PARIS (Nov. 13)
A United Nations special commission meeting here voted 59-22 tonight in favor of an Arab-sponsored resolution condemning Israel for its archeological digs and cultural activities in Jerusalem and reaffirming the continued application of UNESCO sanctions voted in 1974. There were eight abstentions. The United States and most Western countries voted against the resolution.

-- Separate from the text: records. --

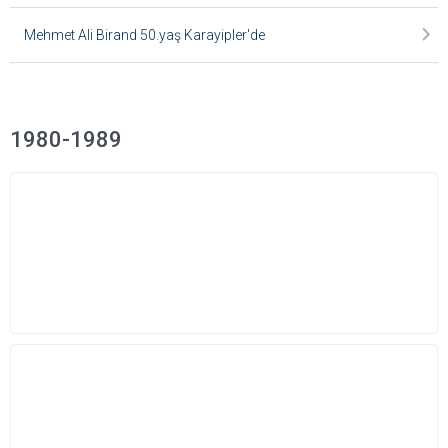
Mehmet Ali Birand 50.yaş Karayipler'de
1980-1989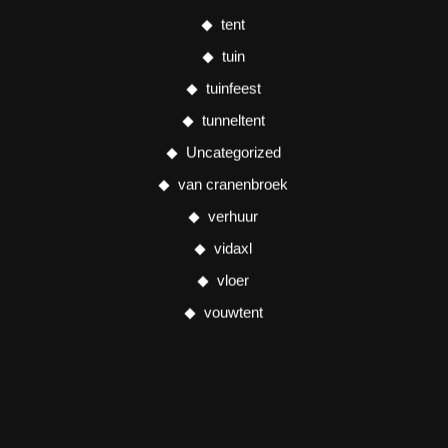
tent
tuin
tuinfeest
tunneltent
Uncategorized
van cranenbroek
verhuur
vidaxl
vloer
vouwtent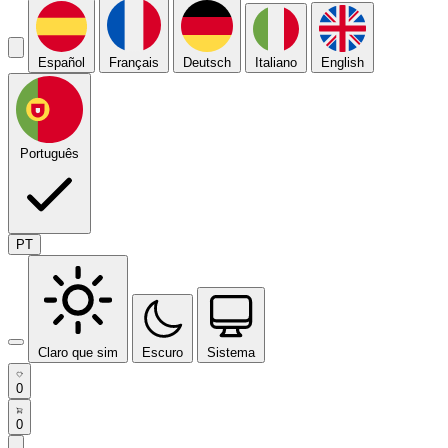
Español
Français
Deutsch
Italiano
English
Português
PT
Claro que sim
Escuro
Sistema
0
0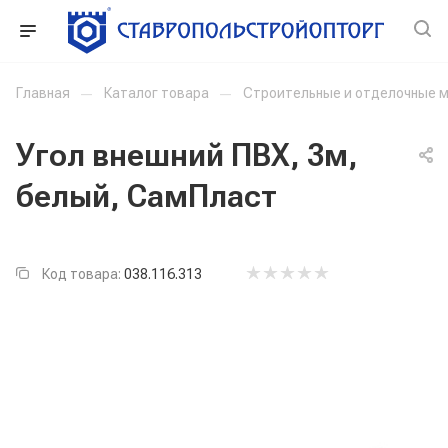
Главная
—
Каталог товара
—
Строительные и отделочные 
Угол внешний ПВХ, 3м,
белый, СамПласт
Код товара:
038.116.313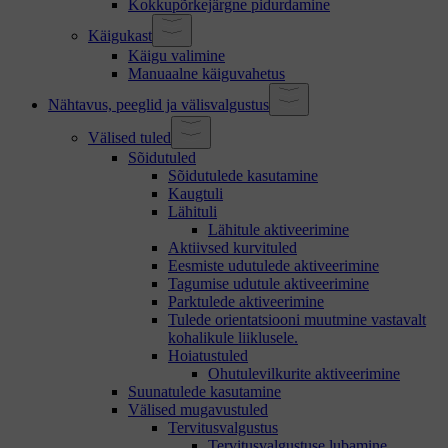
Kokkupõrkejärgne pidurdamine
Käigukast
Käigu valimine
Manuaalne käiguvahetus
Nähtavus, peeglid ja välisvalgustus
Välised tuled
Sõidutuled
Sõidutulede kasutamine
Kaugtuli
Lähituli
Lähitule aktiveerimine
Aktiivsed kurvituled
Eesmiste udutulede aktiveerimine
Tagumise udutule aktiveerimine
Parktulede aktiveerimine
Tulede orientatsiooni muutmine vastavalt
kohalikule liiklusele.
Hoiatustuled
Ohutulevilkurite aktiveerimine
Suunatulede kasutamine
Välised mugavustuled
Tervitusvalgustus
Tervitusvalgustuse lubamine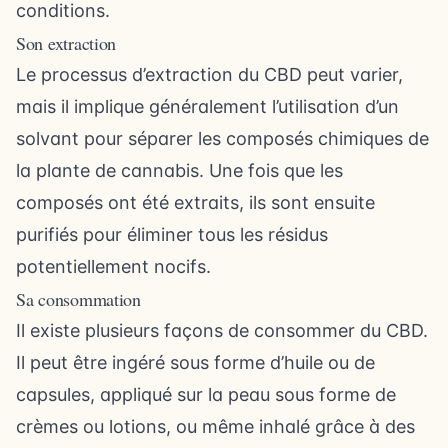
conditions.
Son extraction
Le processus d’extraction du CBD peut varier,
mais il implique généralement l’utilisation d’un
solvant pour séparer les composés chimiques de
la plante de cannabis. Une fois que les
composés ont été extraits, ils sont ensuite
purifiés pour éliminer tous les résidus
potentiellement nocifs.
Sa consommation
Il existe plusieurs façons de consommer du CBD.
Il peut être ingéré sous forme d’huile ou de
capsules, appliqué sur la peau sous forme de
crèmes ou lotions, ou même inhalé grâce à des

It still must be approved by the General Conference of UNESCO to become final. But that is considered a formality. Shortly before the vote, the head of the Israeli delegation, Ambassador Amiel Najar, warned the commission that Israel might have “to re-examine” its relationship with UNESCO if the sanctions were maintained. After the voting, Najar denounced the vote as “absurd and intolerable.”
U.S. EXPLAINS ITS SILENCE
The American delegation did not speak before the voting nor did it urge its traditional friends and allies to vote against the resolution. As a result, there was none of the high tension and drama that marked the 1974 voting after which the U.S. withheld its financial dues and hundreds of artists, writers and musicians refused to cooperate with UNESCO in protest against its “politization.”

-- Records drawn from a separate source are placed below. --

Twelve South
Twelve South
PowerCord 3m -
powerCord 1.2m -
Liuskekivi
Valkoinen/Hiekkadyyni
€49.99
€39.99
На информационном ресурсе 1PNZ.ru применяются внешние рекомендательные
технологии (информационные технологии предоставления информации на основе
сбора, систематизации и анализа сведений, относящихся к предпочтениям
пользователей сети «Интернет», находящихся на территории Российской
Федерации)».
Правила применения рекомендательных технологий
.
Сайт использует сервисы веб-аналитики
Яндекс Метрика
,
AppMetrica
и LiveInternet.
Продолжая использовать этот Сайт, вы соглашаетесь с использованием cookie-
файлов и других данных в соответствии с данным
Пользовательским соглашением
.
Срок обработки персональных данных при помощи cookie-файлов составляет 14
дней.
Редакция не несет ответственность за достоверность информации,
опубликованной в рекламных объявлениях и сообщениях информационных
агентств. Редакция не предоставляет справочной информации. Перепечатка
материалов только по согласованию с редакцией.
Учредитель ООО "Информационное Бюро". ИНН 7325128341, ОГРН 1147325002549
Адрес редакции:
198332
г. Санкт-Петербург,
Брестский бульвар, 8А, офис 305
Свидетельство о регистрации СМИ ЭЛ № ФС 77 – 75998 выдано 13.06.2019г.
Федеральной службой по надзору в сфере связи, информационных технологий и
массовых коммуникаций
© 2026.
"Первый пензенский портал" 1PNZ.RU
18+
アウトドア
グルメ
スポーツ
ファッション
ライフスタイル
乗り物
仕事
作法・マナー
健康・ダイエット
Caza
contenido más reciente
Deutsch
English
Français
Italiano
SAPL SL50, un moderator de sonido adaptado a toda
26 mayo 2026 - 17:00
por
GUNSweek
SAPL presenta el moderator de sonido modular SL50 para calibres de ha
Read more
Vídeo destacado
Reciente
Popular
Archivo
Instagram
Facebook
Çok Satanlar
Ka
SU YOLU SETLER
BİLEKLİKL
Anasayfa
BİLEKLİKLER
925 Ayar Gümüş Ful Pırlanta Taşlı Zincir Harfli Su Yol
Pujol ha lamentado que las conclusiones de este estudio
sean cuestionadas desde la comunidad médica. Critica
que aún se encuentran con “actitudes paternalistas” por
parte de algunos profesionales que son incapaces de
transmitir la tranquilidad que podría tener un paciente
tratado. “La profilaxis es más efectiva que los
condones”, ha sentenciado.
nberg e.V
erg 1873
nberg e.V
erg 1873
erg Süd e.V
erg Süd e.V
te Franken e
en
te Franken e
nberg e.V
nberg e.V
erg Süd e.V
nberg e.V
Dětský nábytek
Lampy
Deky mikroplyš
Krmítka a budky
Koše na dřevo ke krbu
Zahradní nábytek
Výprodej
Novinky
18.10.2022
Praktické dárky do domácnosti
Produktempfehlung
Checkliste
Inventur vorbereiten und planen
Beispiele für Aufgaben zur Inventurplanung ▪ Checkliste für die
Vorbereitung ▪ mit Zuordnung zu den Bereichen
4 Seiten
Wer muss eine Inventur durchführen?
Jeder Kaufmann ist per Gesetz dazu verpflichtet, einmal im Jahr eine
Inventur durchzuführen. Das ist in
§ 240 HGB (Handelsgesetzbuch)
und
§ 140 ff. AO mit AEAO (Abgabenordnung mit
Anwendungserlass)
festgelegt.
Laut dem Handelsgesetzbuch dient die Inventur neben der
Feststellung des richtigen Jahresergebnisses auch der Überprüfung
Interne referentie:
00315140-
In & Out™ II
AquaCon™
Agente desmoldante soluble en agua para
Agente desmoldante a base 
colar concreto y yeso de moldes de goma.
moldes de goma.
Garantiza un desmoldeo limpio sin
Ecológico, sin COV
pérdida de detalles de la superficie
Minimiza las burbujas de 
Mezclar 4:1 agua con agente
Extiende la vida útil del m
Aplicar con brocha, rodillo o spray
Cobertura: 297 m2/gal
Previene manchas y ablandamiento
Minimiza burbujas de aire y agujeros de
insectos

But after the results were announced, the head of the U.S. delegation took the floor. He said: “My silence does not indicate the weakening of the American government’s opposition to sanction which we consider extra-constitutional, unfair and contrary to normal practice. We kept silent because important negotiations are taking place elsewhere and we did not want to inflame the debate which might have been prejudicial to these talks.”